SASSARI - L’Università degli studi di Sassari ha partecipato, come membro della delegazione ufficiale Italiana, alla 13esima Conferenza delle parti (Cop 13) della Convenzione Onu sulla lotta alla desertificazione, che si è svolta ad Ordos (nella Mongolia interna, Cina), dal 6 al 16 settembre. Le 196 delegazioni delle parti firmatarie della convenzione lavorano per una convergenza di intenti su due obiettivi principali: lotta alla siccità e neutralità del degrado del suolo (Land degradation neutrality). Negli ultimi decenni, milioni di ettari di terreno in tutto il pianeta si sono desertificati a causa delle attività umane, perdendo la produttività agricola e forestale. La strategia “Land degradation neutrality” dovrebbe garantire entro il 2030 l’azzeramento del degrado del suolo, con interventi nazionali e locali. Le azioni positive più efficaci vanno dal recupero dei suoli degradati al miglioramento della fertilità dei terreni, allo stop al consumo di suolo per urbanizzazioni ed attività industriali.
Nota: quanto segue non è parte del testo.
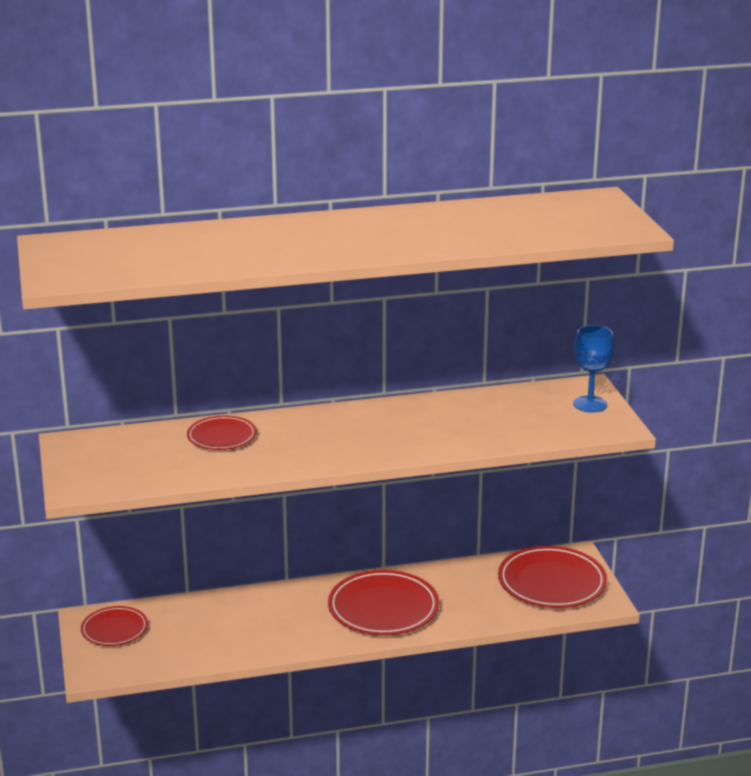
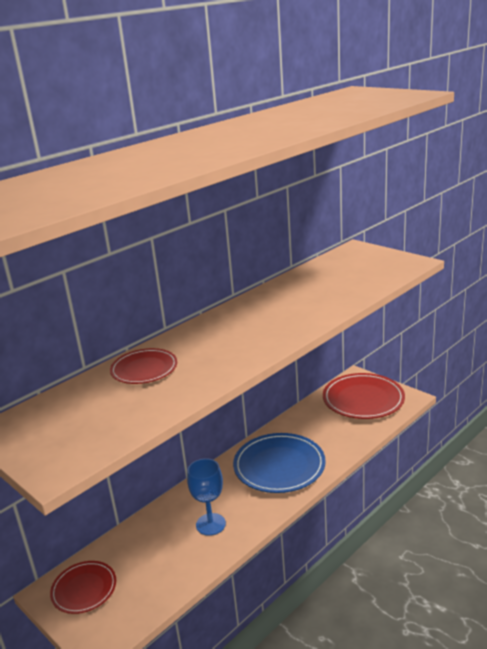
camera: 30 degrees left, 0 degrees up
red plate [328,570,439,635] -> blue plate [233,433,326,493]
blue goblet [573,325,614,412] -> blue goblet moved to [187,458,226,536]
«Da questo punto di vista nessun Paese firmatario si può considerare più sviluppato di altri», ha sottolineato Monique Barbut, segretario esecutivo della Convenzione, all’apertura dei lavori del Comitato tecnico scientifico della Cop13, di cui ha fatto parte Pier Paolo Roggero, direttore del Nucleo di ricerca sulla desertificazione dell’Università di Sassari. L’attuazione della strategia Land degradation neutrality, ancora in fase di avvio, porterà al monitoraggio di tre indicatori: la produttività delle colture, delle foreste e dei pascoli, il contenuto di sostanza organica ed il grado di copertura vegetale del suolo. In Italia, il degrado del suolo è associato per esempio all’erosione idrica ed al dissesto idrogeologico dei versanti collinari e montani in abbandono, gestiti in modo non sostenibile o percorsi da incendio, o al consumo di suolo per l’edilizia e la viabilità. La situazione in Sardegna merita particolare attenzione: un recente rapporto Ispra ha rivelato che è la regione con il consumo di suolo per abitante più alto d’Italia, per effetto della bassa densità di popolazione e della conversione di terreni agricoli e forestali in aree urbane, strade e zone industriali.
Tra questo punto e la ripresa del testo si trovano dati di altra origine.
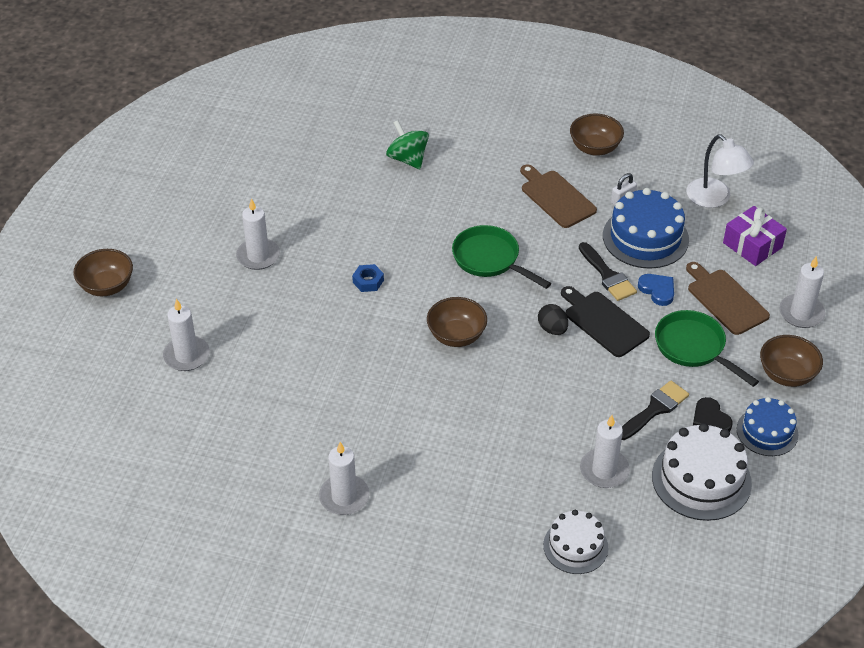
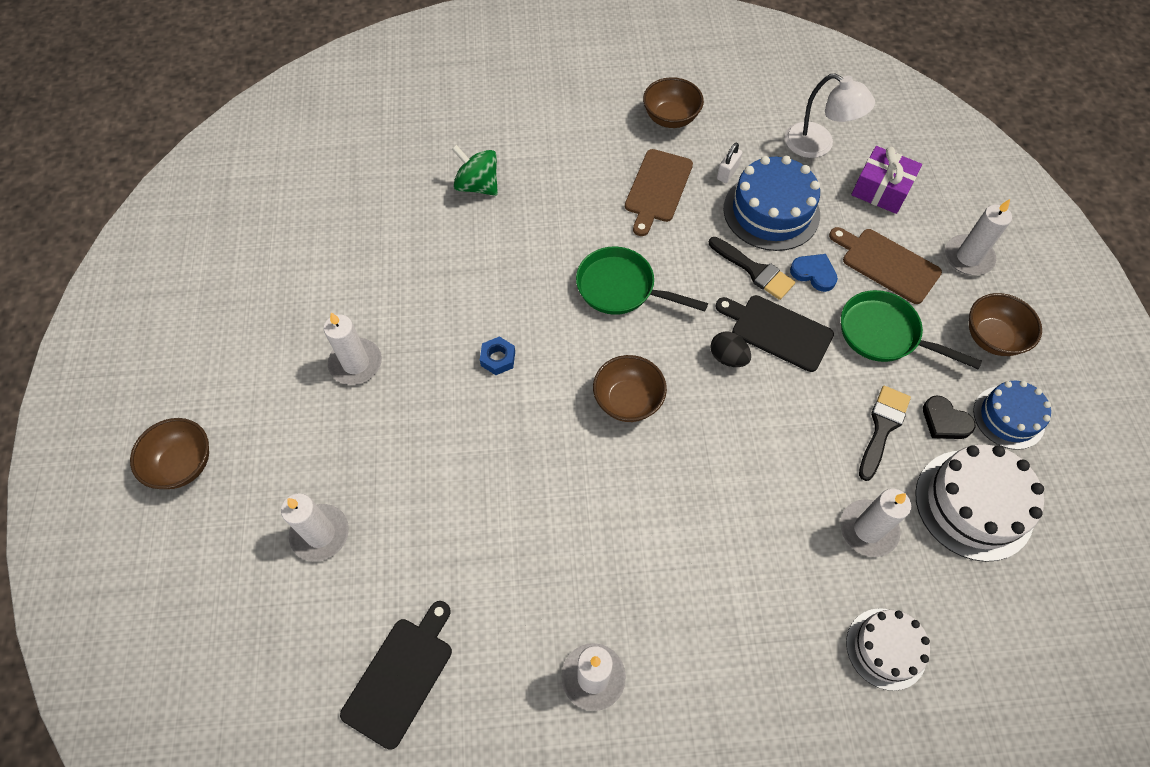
camera: 20 degrees left, 15 degrees up
brown cutting board [520,165,597,228] -> brown cutting board turned 105 degrees counterclockwise [625,149,693,236]
none -> black cutting board [340,601,452,750]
Secondo i delegati alla Conferenza Onu, il problema della siccità legata al cambiamento climatico si può affrontare soltanto con l’adozione urgente di una strategia comune e di piani nazionali, utili per mitigare gli effetti del fenomeno. L’aumento delle temperature e la sempre maggiore frequenza di eventi idrometeorici estremi (lunghi periodi secchi e brevi ed intense precipitazioni) generano improvvise crisi idriche di difficile soluzione in assenza di misure preventive e di un efficace coordinamento per una gestione integrata dell’acqua. Molti Paesi sviluppati (inclusa l’Italia) non si sono ancora dotati di un piano per fronteggiare la siccità in modo coordinato ed efficace, come invece hanno fatto alcuni Paesi in via di sviluppo, ad esempio la Bolivia. Gli effetti della siccità sono sotto gli occhi di tutti: ingenti perdite economiche e di produzione agricola e zootecnica, incendi, razionamento idrico, peggioramento della qualità dell’acqua potabile e così via. È stato ampiamente dimostrato che i costi per limitare i danni a posteriori sono decisamente superiori a quelli necessari per la prevenzione.

«I dati del nostro territorio sono impressionanti: l’annata 2016-17 è stata la più siccitosa da quando sono iniziate le registrazioni idrometeoriche nella stazione meteo del Dipartimento di Agraria dell'Università di Sassari a Ottava - dichiara Roggero - Nel periodo giugno 2016-maggio 2017, sono caduti appena 289millimetri di pioggia, circa la metà della media cinquantennale. A Sassari, in alcune zone, l’acqua non è potabile e in alcuni quartieri è razionata. Eppure, la Sardegna possieda infrastrutture che garantirebbero, potenzialmente, una grande riserva di acqua per usi agricoli, civili e industriali. Questioni così complesse possono essere affrontate integrando investimenti infrastrutturali con nuove tecnologie, ma soprattutto sviluppando moderni metodi di governance integrata anche attraverso partnership pubblico-privato». L’Università di Sassari partecipa a questo dibattito con progetti internazionali in Sardegna e nei Paesi in via di sviluppo, che costituiscono la base per la didattica universitaria, la ricerca e la cooperazione internazionale.